THE TASK
For the listing below, output exactly the lines from the line with "corrupção acontecer como acontece Então" up to and including the line with "vai subir nada então se você gosta de", and no other lines.

RECORD EXTRACTS
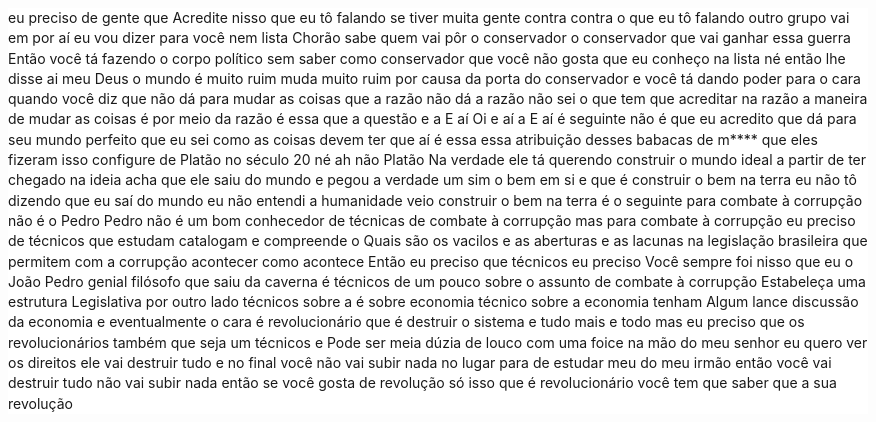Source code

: eu preciso de gente que Acredite nisso
que eu tô falando se tiver muita gente
contra contra o que eu tô falando outro
grupo vai em por aí eu vou dizer para
você nem lista Chorão sabe quem vai pôr
o conservador o conservador que vai
ganhar essa guerra Então você tá fazendo
o corpo político sem saber como
conservador que você não gosta que eu
conheço na lista né então lhe disse ai
meu Deus o mundo é muito ruim muda muito
ruim por causa da porta do conservador e
você tá dando poder para o cara quando
você diz que não dá para mudar as coisas
que a razão não dá
a razão não sei o que tem que acreditar
na razão a maneira de mudar as coisas é
por meio da razão é essa que a questão e
a
E aí
Oi e aí a E aí é seguinte não é que eu
acredito que dá para seu mundo perfeito
que eu sei como as coisas devem ter que
aí é essa essa atribuição desses babacas
de m**** que eles fizeram isso configure
de Platão no século 20 né ah não Platão
Na verdade ele tá querendo construir o
mundo ideal a partir de ter chegado na
ideia acha que ele saiu do mundo e pegou
a verdade um sim o bem em si e que é
construir o bem na terra eu não tô
dizendo que eu saí do mundo eu não
entendi a humanidade veio construir o
bem na terra é o seguinte para combate à
corrupção não é o Pedro Pedro não é um
bom conhecedor de técnicas de combate à
corrupção mas para combate à corrupção
eu preciso de técnicos que estudam
catalogam e compreende o Quais são os
vacilos e as aberturas e as lacunas na
legislação brasileira que permitem com a
corrupção acontecer como acontece Então
eu preciso que técnicos eu preciso Você
sempre foi nisso que eu
o João Pedro genial filósofo que saiu da
caverna é técnicos de um pouco sobre o
assunto de combate à corrupção
Estabeleça uma estrutura Legislativa por
outro lado técnicos sobre a
é sobre economia técnico sobre a
economia tenham Algum lance discussão da
economia e eventualmente o cara é
revolucionário que é destruir o sistema
e tudo mais e todo mas eu preciso que os
revolucionários também que seja um
técnicos e Pode ser meia dúzia de louco
com uma foice na mão do meu senhor eu
quero ver os direitos ele vai destruir
tudo e no final você não vai subir nada
no lugar para de estudar meu do meu
irmão então você vai destruir tudo não
vai subir nada então se você gosta de
revolução só isso que é revolucionário
você tem que saber que a sua revolução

WRITTEN ANSWER
corrupção acontecer como acontece Então
eu preciso que técnicos eu preciso Você
sempre foi nisso que eu
o João Pedro genial filósofo que saiu da
caverna é técnicos de um pouco sobre o
assunto de combate à corrupção
Estabeleça uma estrutura Legislativa por
outro lado técnicos sobre a
é sobre economia técnico sobre a
economia tenham Algum lance discussão da
economia e eventualmente o cara é
revolucionário que é destruir o sistema
e tudo mais e todo mas eu preciso que os
revolucionários também que seja um
técnicos e Pode ser meia dúzia de louco
com uma foice na mão do meu senhor eu
quero ver os direitos ele vai destruir
tudo e no final você não vai subir nada
no lugar para de estudar meu do meu
irmão então você vai destruir tudo não
vai subir nada então se você gosta de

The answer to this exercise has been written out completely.